There are general algorithms for this (look up Chinese Remainder Theorem), but in this simple case, you can just start with 19 and add multiples of 25 until you get to a number that is congruent to 2 (mod 4). There has to be a solution before you get to 100, so it won't take long.

Answer 3

Use chinese remainder theorem. Let $a$ be the last two digit, then $a=19+25b$. Trying $b=1,2,..$ that suits the $\pmod{4}$ condition gives $a=94$.

Basically, the chinese remainder theorem states that if $ (25,4)=1$, there is exactly one solution $\pmod{100}$.The CRT, doesn't give the solution but rather assures that the solution exits.

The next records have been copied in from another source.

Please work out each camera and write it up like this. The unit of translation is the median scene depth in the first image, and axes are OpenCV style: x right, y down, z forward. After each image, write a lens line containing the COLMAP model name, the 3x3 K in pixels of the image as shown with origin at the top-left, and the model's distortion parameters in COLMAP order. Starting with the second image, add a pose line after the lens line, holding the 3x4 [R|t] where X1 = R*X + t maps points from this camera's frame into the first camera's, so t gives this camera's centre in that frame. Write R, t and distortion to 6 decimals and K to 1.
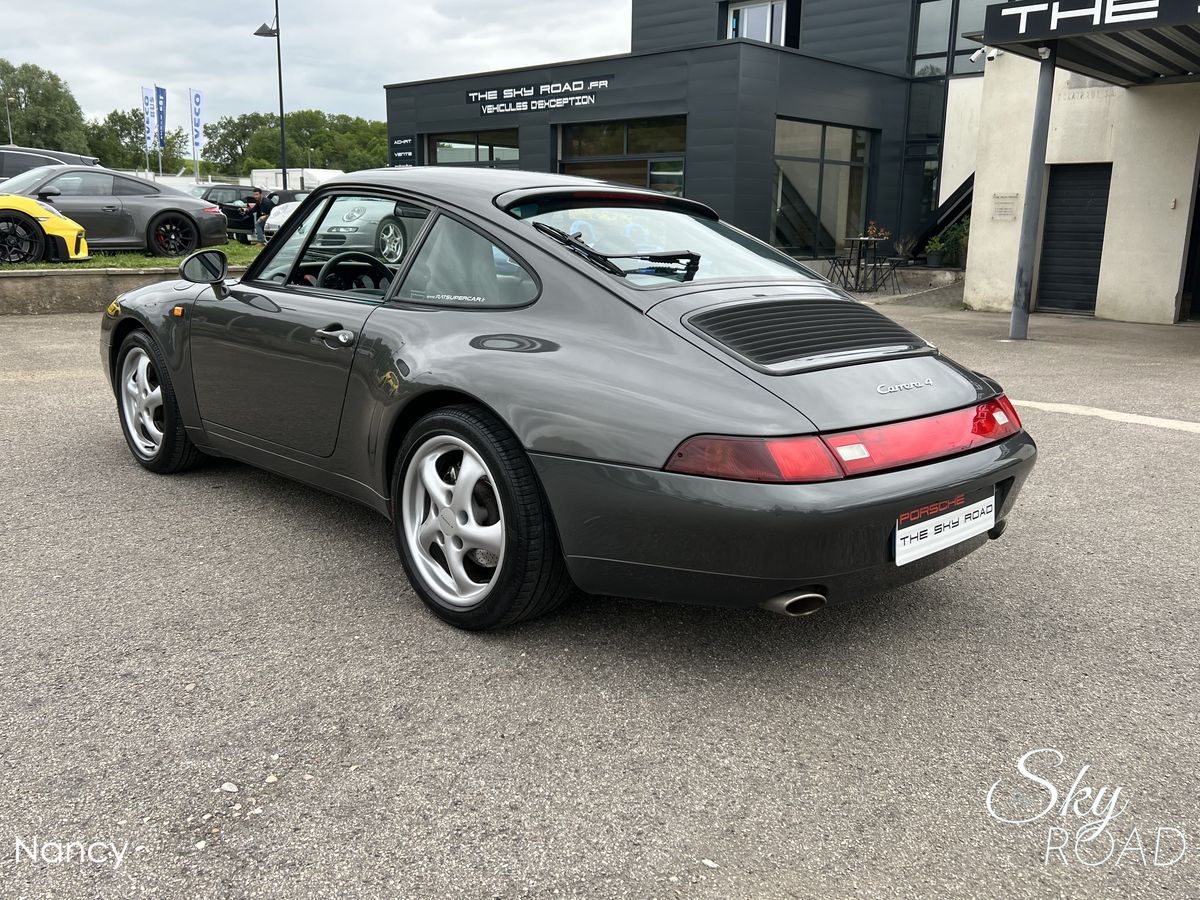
lens RADIAL K [[1016.9, 0, 598.1], [0, 1016.9, 443.3], [0, 0, 1]] dist [0.047344, -0.048812]
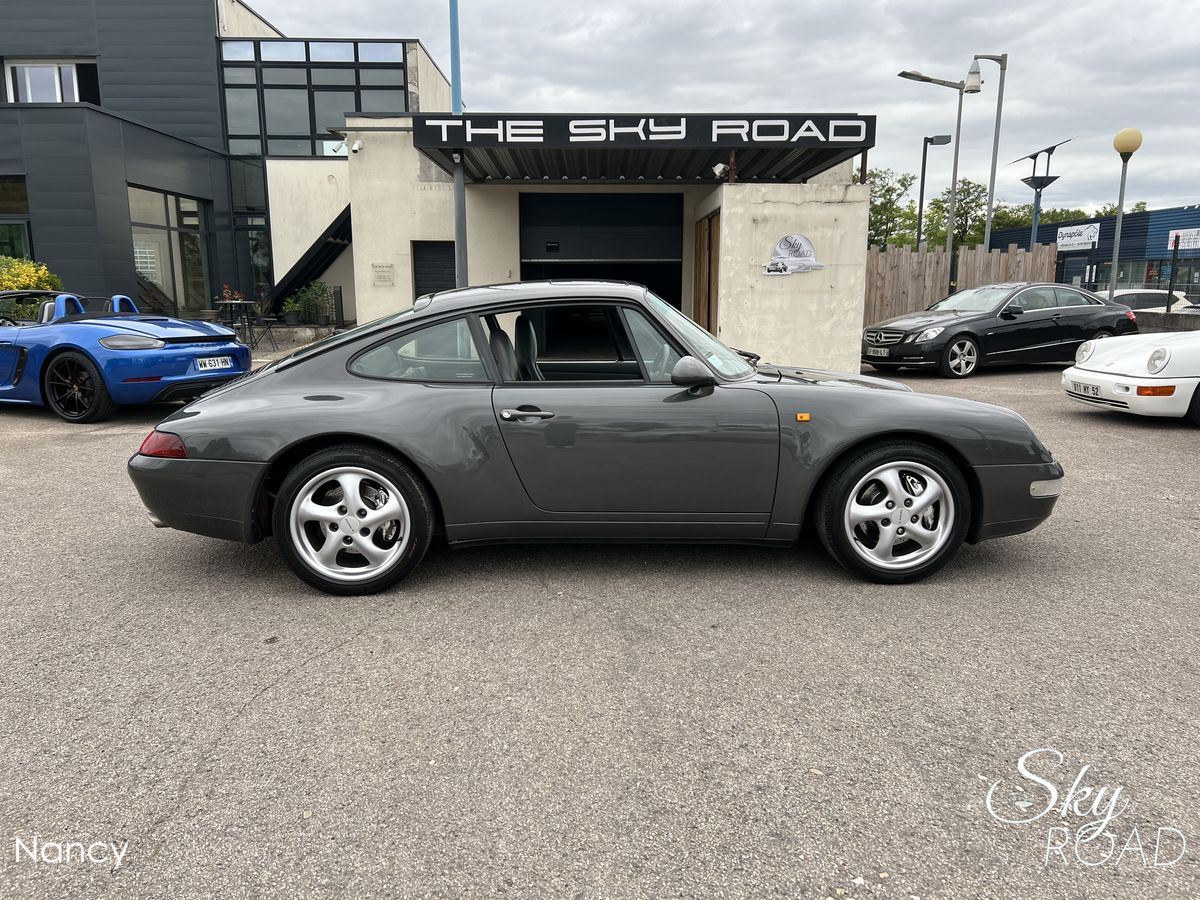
lens RADIAL K [[898.6, 0, 596.5], [0, 898.6, 454.1], [0, 0, 1]] dist [0.049796, -0.055796]
pose [[0.714958, -0.143554, 0.684272, -0.135101], [0.157406, 0.986618, 0.042519, -0.020019], [-0.681219, 0.077309, 0.727987, 0.049728]]
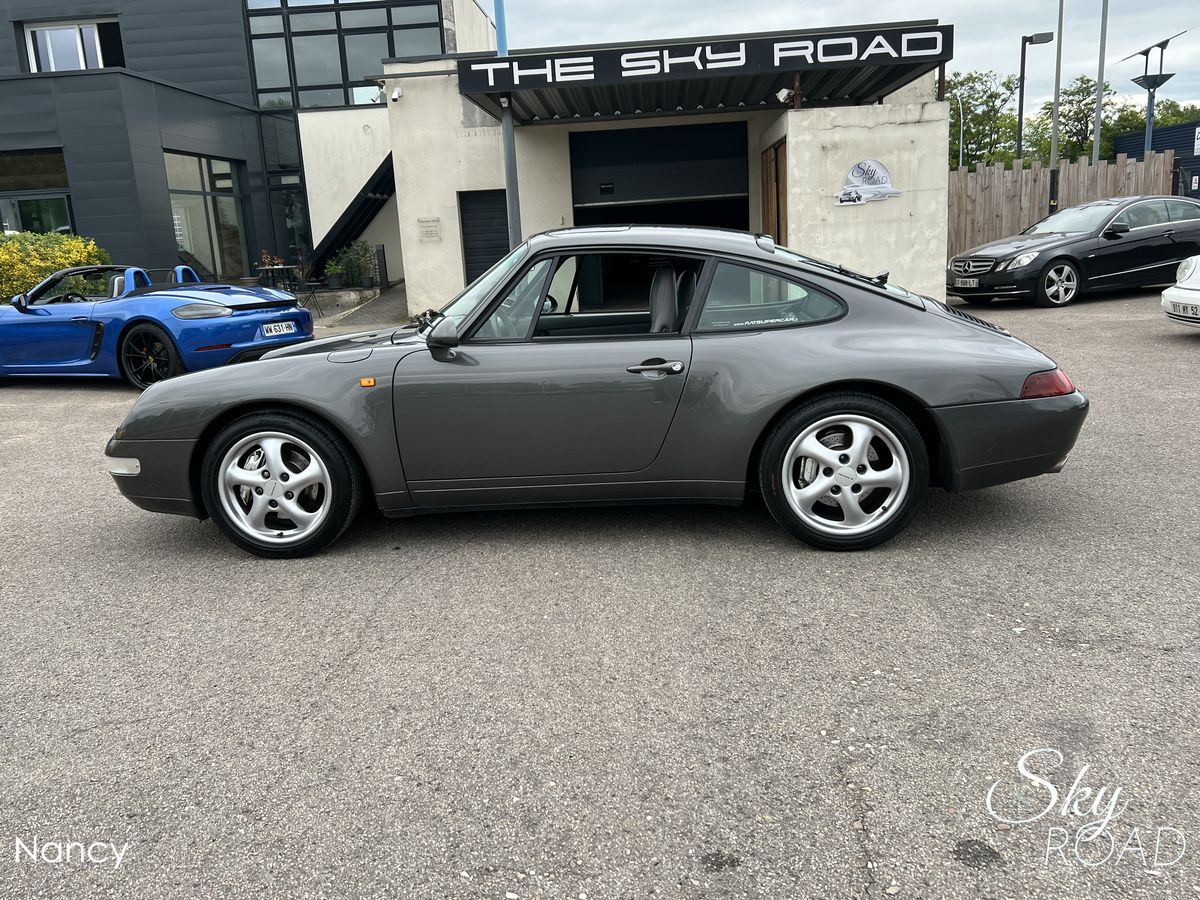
lens RADIAL K [[1015.3, 0, 586.6], [0, 1015.3, 454.8], [0, 0, 1]] dist [0.039009, -0.036852]
pose [[0.757469, -0.196304, 0.622660, -0.168044], [0.202515, 0.977330, 0.061758, -0.014372], [-0.620667, 0.079318, 0.780052, 0.017368]]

If you're trying to find $\pmod{1000}$, you would do $a=x+125b$, and try to plug for $b=1,2,..$ until the $\pmod{8}$ condition is satisfied. Basically you choose the biggest modulo, because $a$ reaches $1000$ fast with that.

Answer 4

Here's a far less obvious solution than computing $\dbinom{99}{19}$ in $\pmod{8}$ and $\pmod{125}$, but I'll leave it here just in case anyone wants to see it.

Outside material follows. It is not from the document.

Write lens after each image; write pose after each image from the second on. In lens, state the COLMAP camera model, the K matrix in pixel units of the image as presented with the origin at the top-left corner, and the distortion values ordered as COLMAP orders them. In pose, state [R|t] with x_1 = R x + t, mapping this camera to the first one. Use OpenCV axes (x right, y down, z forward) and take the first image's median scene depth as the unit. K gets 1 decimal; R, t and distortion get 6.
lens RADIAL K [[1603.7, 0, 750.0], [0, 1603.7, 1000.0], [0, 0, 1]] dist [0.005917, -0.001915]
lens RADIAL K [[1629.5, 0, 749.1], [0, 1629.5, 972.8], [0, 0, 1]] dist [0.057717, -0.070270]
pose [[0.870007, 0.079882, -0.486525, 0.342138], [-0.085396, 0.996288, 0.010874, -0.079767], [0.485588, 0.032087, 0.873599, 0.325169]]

The keys to this solution are that determining $\dbinom{99}{19} \pmod{1001}$ is enough to determine the last $3$ digits, and that $1001 = 7 \cdot 11 \cdot 13$.

To compute an integer $\pmod{1001}$ given all the digits, we need to group the digits in $3$'s and take the alternating sum, i.e. $$\dbinom{99}{19} \equiv 107-196+674-080+761-936+xyz \equiv xyz+330 \pmod{1001}.$$

Next, we use Lucas's Theorem to compute $\dbinom{99}{19}$ modulo $7,11,13$.

Since $99 = 2 \cdot 7^2 + 0 \cdot 7+1$ and $19 = 2\cdot 7 + 5$, we have $$\dbinom{99}{19} \equiv \dbinom{2}{0} \dbinom{0}{2}\dbinom{1}{5} \equiv 1 \cdot 0 \cdot 0 \equiv 0 \pmod{7}.$$

Since $99 = 9 \cdot 11+0$ and $19 = 1\cdot 11 + 8$, we have $$\dbinom{99}{19} \equiv \dbinom{9}{1}\dbinom{0}{8} \equiv 9 \cdot 0 \equiv 0 \pmod{11}.$$

Since $99 = 7 \cdot 13+8$ and $19 = 1\cdot 13 + 6$, we have $$\dbinom{99}{19} \equiv \dbinom{7}{1}\dbinom{8}{6} \equiv 7 \cdot 28 \equiv 7 \cdot 2 \equiv 14 \equiv 1 \pmod{13}.$$

The first two conditions tell us that $\dbinom{99}{19} \equiv 0 \pmod{77}$.

To combine this with the third condition, note that $\dbinom{99}{19} \equiv 0 \equiv -77 \pmod{77}$ and $\dbinom{99}{19} \equiv 1 \equiv -77 \pmod{13}$. So $\dbinom{99}{19} \equiv -77 \equiv 924 \pmod{1001}$.

Therefore, $xyz+330 \equiv \dbinom{99}{19} \equiv 924 \pmod{1001}$, and thus, $xyz \equiv 594 \pmod{1001}$. So, $xyz = 594$.